Christopher Young plays a game from the Syd Bolton Collection

UTM Syd Bolton Collection’s taking Game Studies to the next level

Clive Thompson

Video games are one of the most influential forms of media on the planet. For almost 50 years, they’ve enchanted gamers the world over — and also influenced mass culture with their pioneering inventions in aesthetics, storytelling, music and graphics. 

“They’re arguably the largest entertainment industry in the world — with a huge impact on everyday life,” says Christopher Young, University of Toronto Mississauga Library’s head of collections & digital scholarship. “Video games were the canary in the coal mine for digital life,” says Young. “Everything we’re doing today, using phones and interactive technology — games paved the way.” 

But for a long time, video games have been hard for academics to study. If you were a scholar trying to research a 25-year-old game, how would you get your hands on it? Often you were out of luck. Video games were almost never collected by any libraries; librarians regarded them as a disposable consumer product, rather than a crucial piece of art and culture that ought to be preserved. 

That all changed in 2020, when UTM acquired its new Syd Bolton collection — one of the largest, most comprehensive academic video-game collections ever, with over 14,000 titles. 

“There's only a few places in the world, let alone North America, that have a collection of this size,” says Young, who is serving as its first curator. For comparison’s sake, even the U.S. Library of Congress has only 7,000 games. UTM now has games ranging from iconic, famous titles — like the Atari 2600’s Space Invaders or Super Mario 64 — to rare, deep cuts that sold only handfuls of copies. 

Christopher Young
Christopher Young works on a game cartridge from the Syd Bolton Collection. (Photo by Nick Iwanyshyn)

UTM’s collection also includes dozens of different video-game consoles needed to actually play the games — including every version of PlayStation, Xbox and Nintendo consoles issued up to 2018. There are also several rare consoles, such as the Panasonic 3DO. 

All were carefully preserved by Bolton, a computer programmer in Brantford, Ont. who spent decades filling his home with long shelves jammed full of games before his death in 2018. The collection was renowned amongst video-game aficionados, and UTM’s library and administration realized that it was what the university needed.  

The academic study of video games is now booming, as generations of students and scholars who grew up playing the games are eager to explore everything from the history of game-interface design to gender representation in marketing materials or the business side of gaming. UTM is considering launching its own Game Studies program, Young notes. 

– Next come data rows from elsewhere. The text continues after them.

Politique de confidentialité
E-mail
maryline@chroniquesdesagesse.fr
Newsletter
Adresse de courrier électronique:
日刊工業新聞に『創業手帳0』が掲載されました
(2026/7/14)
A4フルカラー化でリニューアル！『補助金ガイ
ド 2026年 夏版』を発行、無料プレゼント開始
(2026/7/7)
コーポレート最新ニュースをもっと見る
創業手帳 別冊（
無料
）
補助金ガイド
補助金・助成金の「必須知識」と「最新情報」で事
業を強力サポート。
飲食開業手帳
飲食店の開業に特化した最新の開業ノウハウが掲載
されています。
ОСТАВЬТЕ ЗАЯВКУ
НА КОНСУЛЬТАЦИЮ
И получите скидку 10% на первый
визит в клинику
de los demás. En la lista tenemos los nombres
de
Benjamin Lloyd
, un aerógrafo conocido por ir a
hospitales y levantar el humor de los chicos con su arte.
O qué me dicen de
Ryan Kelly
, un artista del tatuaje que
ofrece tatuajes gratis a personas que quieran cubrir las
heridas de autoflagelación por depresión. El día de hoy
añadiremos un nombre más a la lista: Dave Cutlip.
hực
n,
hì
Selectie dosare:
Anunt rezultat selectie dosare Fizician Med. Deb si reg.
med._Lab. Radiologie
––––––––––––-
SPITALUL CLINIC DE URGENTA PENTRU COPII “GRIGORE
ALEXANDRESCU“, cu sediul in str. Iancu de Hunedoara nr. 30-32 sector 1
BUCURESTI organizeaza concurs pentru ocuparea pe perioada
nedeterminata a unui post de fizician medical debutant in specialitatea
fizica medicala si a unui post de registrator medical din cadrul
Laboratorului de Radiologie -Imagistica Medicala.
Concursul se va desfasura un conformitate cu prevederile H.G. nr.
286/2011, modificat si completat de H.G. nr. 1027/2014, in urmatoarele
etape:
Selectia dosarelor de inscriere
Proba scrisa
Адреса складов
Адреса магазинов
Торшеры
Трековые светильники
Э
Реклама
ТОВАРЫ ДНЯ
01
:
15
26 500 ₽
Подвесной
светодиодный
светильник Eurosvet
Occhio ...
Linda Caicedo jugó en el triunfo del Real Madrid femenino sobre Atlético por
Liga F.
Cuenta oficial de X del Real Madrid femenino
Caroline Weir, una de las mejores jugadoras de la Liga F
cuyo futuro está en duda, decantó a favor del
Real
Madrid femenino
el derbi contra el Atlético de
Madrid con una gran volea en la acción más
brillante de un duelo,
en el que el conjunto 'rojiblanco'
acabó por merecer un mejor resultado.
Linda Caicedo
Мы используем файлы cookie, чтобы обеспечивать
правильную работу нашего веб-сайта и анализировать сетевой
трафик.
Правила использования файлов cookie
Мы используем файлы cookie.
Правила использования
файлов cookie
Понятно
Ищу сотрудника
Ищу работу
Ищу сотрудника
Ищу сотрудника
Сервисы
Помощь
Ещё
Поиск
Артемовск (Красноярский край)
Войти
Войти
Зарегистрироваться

“This collection would be the foundation on which all those activities would be built,” he adds. 

U of T academics are already envisioning ways they’ll use the collection. Siobhan O’Flynn, an assistant professor in the UTM Department of English & Drama who specializes in Game Studies, teaches a class in which students learn about game history and game ethics while designing their own games. The Syd Bolton collection will let her students actually experience the gameplay of old titles they might otherwise only have seen on YouTube or read about in Wikipedia. 

“Obsolescence is such a tragedy in digital media,” she says. “Having been in this space now for 20 years, I can look back at all kinds of absolutely landmark, influential works, of which there is now no trace.” Crucially, the Syd Bolton collection also includes all the manuals that came with the games — which can be just as interesting for a scholar, too. 

There are also 5,000 video-game magazines, including full runs of famous gaming titles like Nintendo Power and Electronic Gaming Month. This, as Young points out, is also both rare and critical: Via the magazines, academics can see how a game was marketed and discussed in history. “You can gauge just what was going on in the industry at that point in time,” as Young says. 

Items from the Syd Bolton Collection
The Syd Bolton Collection contains more than 14,000 games and 5,000 magazines as well as other related items. (Photo by Nick Iwanyshyn)

U of T research officer Stephanie Fisher wants to use the collection to kickstart the next generation of video game development. She’s co-director of Pixelles, a nonprofit that supports women in the gaming industry through programs and events such as “game jams” that encourage women — including neophytes — to design games. Fisher plans to use the Syd Bolton collection as an artistic resource that inspires creators by letting them experience rare old games first-hand. 

“It’s going to really help game developers, particularly indie game developers who do really cool kind of avant-garde stuff,” she says. “You think of filmmakers — they go and get the film to learn from it. But it’s been so hard to do that with games.” 

The UTM Library has set up video monitors in its Reading Room so that any student, professor, or community member can make an appointment to examine a game and play it. 

Young and his team are currently hard at work cataloging the enormous collection of games and consoles, and doing light repairs so they’re all in working order. It’s a curious form of preservation work: Young used to work for the Thomas Fisher Rare Book Library, where experts carefully maintain volumes hundreds of years old. Young does a digital-age version of that: He’s spent the last few weeks opening Nintendo cartridges and cleaning them out so their electrical contacts work perfectly. 

“These things were meant to be used,” he said. “They’re meant to be played.”